By | October 20, 2009, 12:43pm PDT

Its not too often I endorse a new service - in fact, I never have without a lot of due diligence and at least some production history.   So, for the first…and potentially only….time ever, I’m telling you that I’m truly excited about the launch of Pragmatic Enterprise 2.0.  I’m not only telling you as readers at larger enterprises to bring these guys to the table but I’m also going to tell you why its easy for me to support this new entity despite the fact that its only been launched today.

What in g-d’s name is Pragmatic Enterprise 2.0?

Pragmatic Enterprise 2.0 is a triangular consulting service that fits into the “its about time someone did this” category of consulting services.  For a really good comprehensive blog posting on PE2 check out Sameer Patel’s, “The E 2.0 Service Appliance” here.

Okay, back to this station.

Triangular?

The First Triangle: The Players

Yep, for two reasons. One, it’s a trinity of three major heavy hitters in varying spaces that cover the enterprise and contemporary business thinking.  They are, in no particular order:

Dion Hinchcliffe - perhaps the godfather of Enterprise 2.0 - and the boss of Hinchcliffe Associates, He is the most knowledgeable guy in the space that covers the strategies and practices for the contemporary enterprise  - especially when it comes to real world applications of internal collaboration and strategies for co-creation within the enterprise that return a genuine ROI.  The guy is also a fellow ZDNet blogger who I think writes some of the best posts that ZDNet produces in his Enterprise 2.0 blog Dion is so well known and so successful in his realm that he has a customer list to drool over.

Tasks to perform:
a) From the post on Pragmatic Enterprise 2.0, extract the stretch from "What in g-d’s" through "to this station." word for word.
b) Write what comes next in the post on Pragmatic Enterprise 2.0, picking up after its final sentence.

Extracted information:

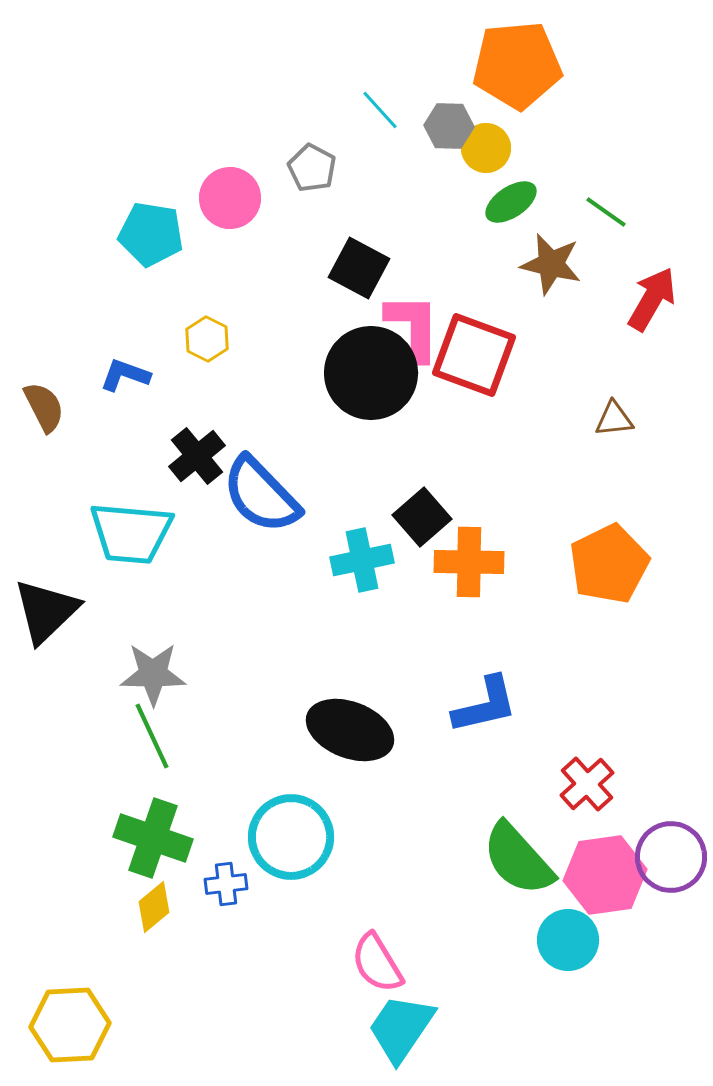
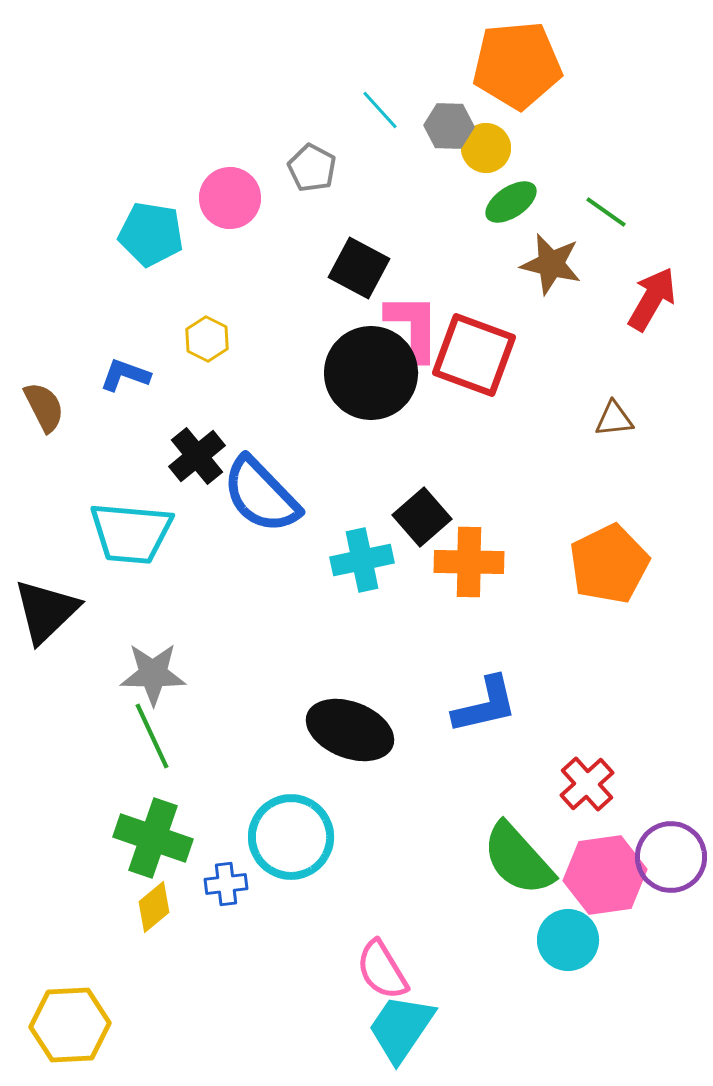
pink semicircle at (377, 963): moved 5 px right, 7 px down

...

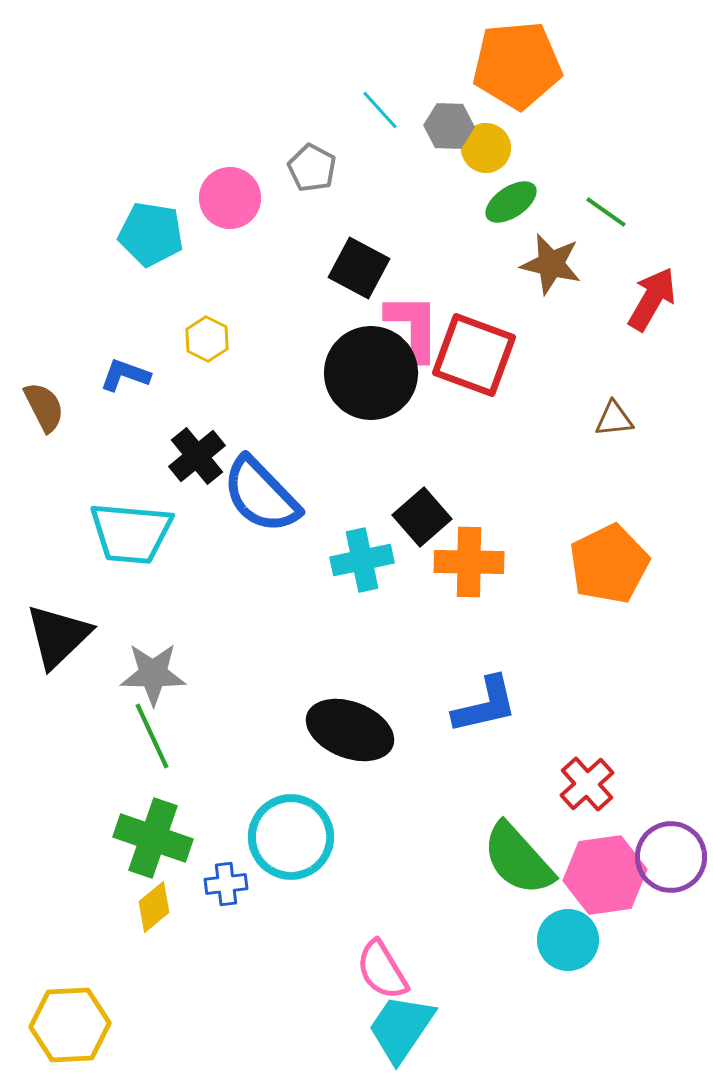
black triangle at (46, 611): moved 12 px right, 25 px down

Answer set:
a)
What in g-d’s name is Pragmatic Enterprise 2.0?

Pragmatic Enterprise 2.0 is a triangular consulting service that fits into the “its about time someone did this” category of consulting services.  For a really good comprehensive blog posting on PE2 check out Sameer Patel’s, “The E 2.0 Service Appliance” here.

Okay, back to this station.

b)
Michael Krigsman - Michael is the CEO of Asuret and a revolutionary in his own right. He has developed a methodology and an application to go with it that actually is able to ferret out the problems that are likely to arise during a project implementation at an enterprise. What he and it shows is uncanny and he and it work like a charm. Michael is also a popular ZDNet blogger who writes the well read (including me) “IT Project Failures” blog - which, incidentally, is now covering CRM, thenks got.

Ross Mayfield - Chairman and President of Socialtext, pioneer in Enterprise 2.0 and especially the world of corporate wikis - and a rockstar too - one of the most visible luminaries in the Enterprise 2.0 firmament.  Ross’s Socialtext platform won my “SuperStah!” designation in the upcoming CRM at the Speed of Light’s 4th edition for the chapter on wikis because it is the best in its class without a doubt (at least without a doubt of mine) - as is Ross as a thinker. Ross did a blog entry on Social CRM a few months ago, called “The Social C.R.M. Iceberg” that sparked a major discussion in the industry - well worth reading - again.

While its cool that there are such notables tied into this venture, that isn’t, by itself, the thing that gets me going frankly.  What I do like and will be anxious to see in action is the other triangle that they are providing, not the star power. I know and trust them for what they are able to do.

The Second Triangle: Framework, Platform, Application

The more powerful triangle is the offering itself - a trio consisting of a framework, a platform and an application - all tied to services that the joint effort will provide.  What makes it important is that this is a close to a practical package of strategies and tools as I have ever seen in the world of co-creation and collaboration.  There are some Social CRM implications for this too as we’ll see.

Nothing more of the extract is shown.